The waterwheels were immediately torn down, the timber used for roofing the houses and barracks going up all across the summit. Great wooden gates had been carefully built into the walls, as well, many more of them than necessary. Most were false gates, set along the edges of the walls in a mock facade, to fool the Saxon armies as to the purpose of those few, critical gates slated to deliver Emrys Myrddin's surprise. Runners came daily to the hill fort, gasping out the news of fighting and skirmishes all along the northern borders of Sussex and Wessex, the unexpected Briton strength forcing the Saxons to march west, right toward the trap being so carefully prepared for them. Emrys Myrddin was everywhere, directing, advising, overseeing the work day and night, only pausing to eat and rest when Covianna Nim insisted.

"You will collapse, Myrddin, if you do not eat and sleep, and where will Britain be, then? Come, lie down, I'll sing you to sleep."

At such times, she would guide him, usually stumbling with weariness, up to her rooms in the very first building finished on the summit, serving as her dispensary to treat the injuries sustained by the construction gangs. In those private rooms, she and Myrddin did a great deal more than eat and sleep. The sport they shared did him good, relaxing him and drawing him ever more delicately into her own trap.

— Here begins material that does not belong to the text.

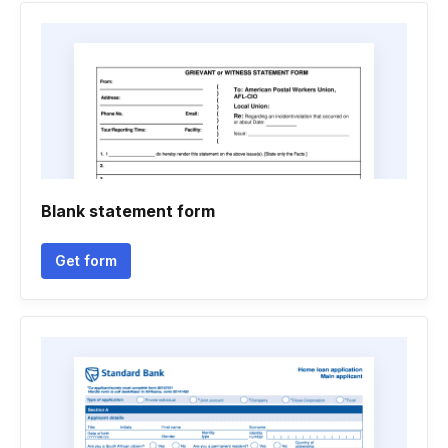
Blank statement form
Get form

And while he was distracted by her not inconsiderable charms, she bled him dry of every secret she could wheedle loose, pillow talk shared between lonely druidic professionals with no one else to share or understand the problems of their work. Given Myrddin's flattery-susceptible ego, larger than the whole of God's wide heavens, coupled with his long-standing infatuation with her, it was very simple to persuade him to share everything Covianna wanted to know.

He whispered the teaching epigrams between kisses, between couplings which were sometimes hard and fast, but more often slow and lazy and deeply satisfying—and always profitable. She learned the secrets of his wizardly lore, much of which consisted simply in knowing what men and women—be they superstitious peasants or kings with fine, classical educations—would do under given sets of circumstances, then uttering pronouncements calculated to achieve the desired outcome. Parable after parable slipped from his lips to her ears, deepening her understanding of how to manipulate people and situations.